Wie "geschmiert": Wie Amphetamine wirken

ForscherInnen der Universität Wien und der MedUni Wien haben einen bedeutenden Wirkungsmechanismus von Amphetamin entschlüsselt. Ihre Studie, aus der neue Behandlungsoptionen für Amphetamin-Abhängige hervorgehen könnten, wurde im Journal "PNAS" veröffentlicht.

Amphetamin wird aufgrund seiner stimulierenden und euphorisierenden Wirkung häufig als Rauschmittel konsumiert. In Zusammenarbeit mit ForscherInnen der MedUni Wien hat die Forschungsgruppe um Gerhard Ecker, stv. Leiter des Departments für Medizinische/Pharmazeutische Chemie der Universität Wien die Wirkung von Amphetaminen im menschlichen Gehirn untersucht. Die Ergebnisse des medizinischen Kooperationsprojekts liegen nun auf dem Tisch: Amphetamine entfalten ihre Wirkung nur, wenn die Zellmembranen die Serotonintransporter mit dem Membranlipid PIP2 gut "schmieren".

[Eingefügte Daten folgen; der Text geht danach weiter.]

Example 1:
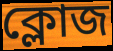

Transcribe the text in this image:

ক্লোজ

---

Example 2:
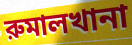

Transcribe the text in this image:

রুমালখানা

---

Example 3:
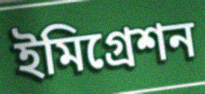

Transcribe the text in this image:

ইমিগ্রেশন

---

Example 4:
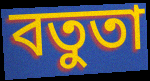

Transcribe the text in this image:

বতুতা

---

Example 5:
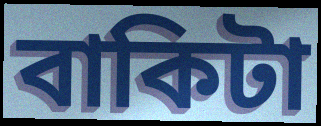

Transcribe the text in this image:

বাকিটাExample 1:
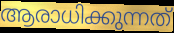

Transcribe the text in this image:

ആരാധിക്കുന്നത്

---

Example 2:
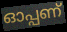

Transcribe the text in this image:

ഓപ്പണ്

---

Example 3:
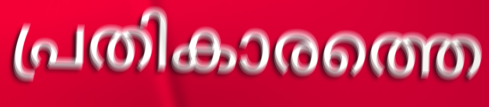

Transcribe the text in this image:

പ്രതികാരത്തെ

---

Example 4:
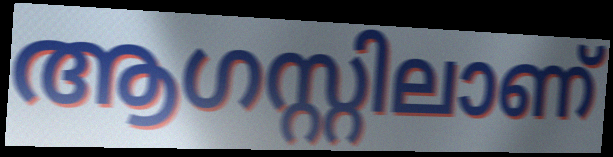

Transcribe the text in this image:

ആഗസ്റ്റിലാണ്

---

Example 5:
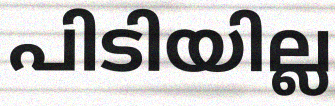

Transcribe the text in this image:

"Die sehr erfolgreiche Zusammenarbeit mit den KollegInnen der Medizinischen Universität Wien zeigt, wie wertvoll das Zusammenspiel von Pharmacoinformatik und experimentellen Gruppen ist", so Gerhard Ecker, der unter anderem im Rahmen des Spezialforschungsbereichs "Transmembrane Transporters in Health and Disease" mit WissenschafterInnen der MedUni Wien zusammenarbeitet.



Beim Serotonintransporter handelt es sich um ein medizinisch bedeutsames Membranprotein. Bedeutend deshalb, weil es das Ziel verschiedener Medikamente – wie z.B. Antidepressiva – aber auch verschiedener missbräuchlich verwendeter Substanzen – etwa Kokain und Amphetamine – ist. Letztere Substanzen standen deshalb auch im Fokus der vorliegenden Studie, die in den in den renommierten "Proceedings" der Nationalen Akademie für Wissenschaften der Vereinigten Staaten von Amerika ("PNAS") publiziert worden ist.

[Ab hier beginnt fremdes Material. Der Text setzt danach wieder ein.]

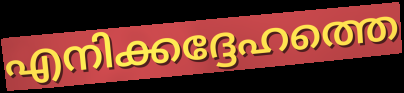
എനിക്കദ്ദേഹത്തെ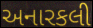
અનારકલીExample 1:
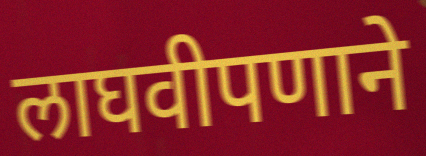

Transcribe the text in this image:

लाघवीपणाने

"Amphetamine sind eine wichtige Substanzgruppe, weil ihr Gebrauch häufig bagatellisiert wird und sie als Wohlfühlsubstanzen und Denkverstärker propagiert werden. Eine weitere Gefahr ist, dass ständig neue Amphetamin-artige Substanzen auf den Markt kommen. Zu diesen Research Chemicals zählen zum Beispiel die sogenannten Badesalze", erklärt der Studienleiter Harald Sitte von der MedUni Wien: "Wir wollen verstehen, welche Risiken mit diesen Substanzen verbunden sind und wie diese Substanzen im Körper funktionieren."

Computermodelle und Experimente

Neben der Entdeckung, dass die Membran – in der die Serotonintransporter eingebettet sind – einen wichtigen Einfluss auf die Wirkung von Amphetamin ausübt, haben die WissenschaftInnen auch die Bindungsstelle von PIP2 an den Serotonintransporter identifiziert. "Die experimentellen Daten unserer Kooperationspartner sind für uns außerordentlich wichtig, um unsere Computermodelle zu validieren und zu verfeinern", erklärt Gerhard Ecker.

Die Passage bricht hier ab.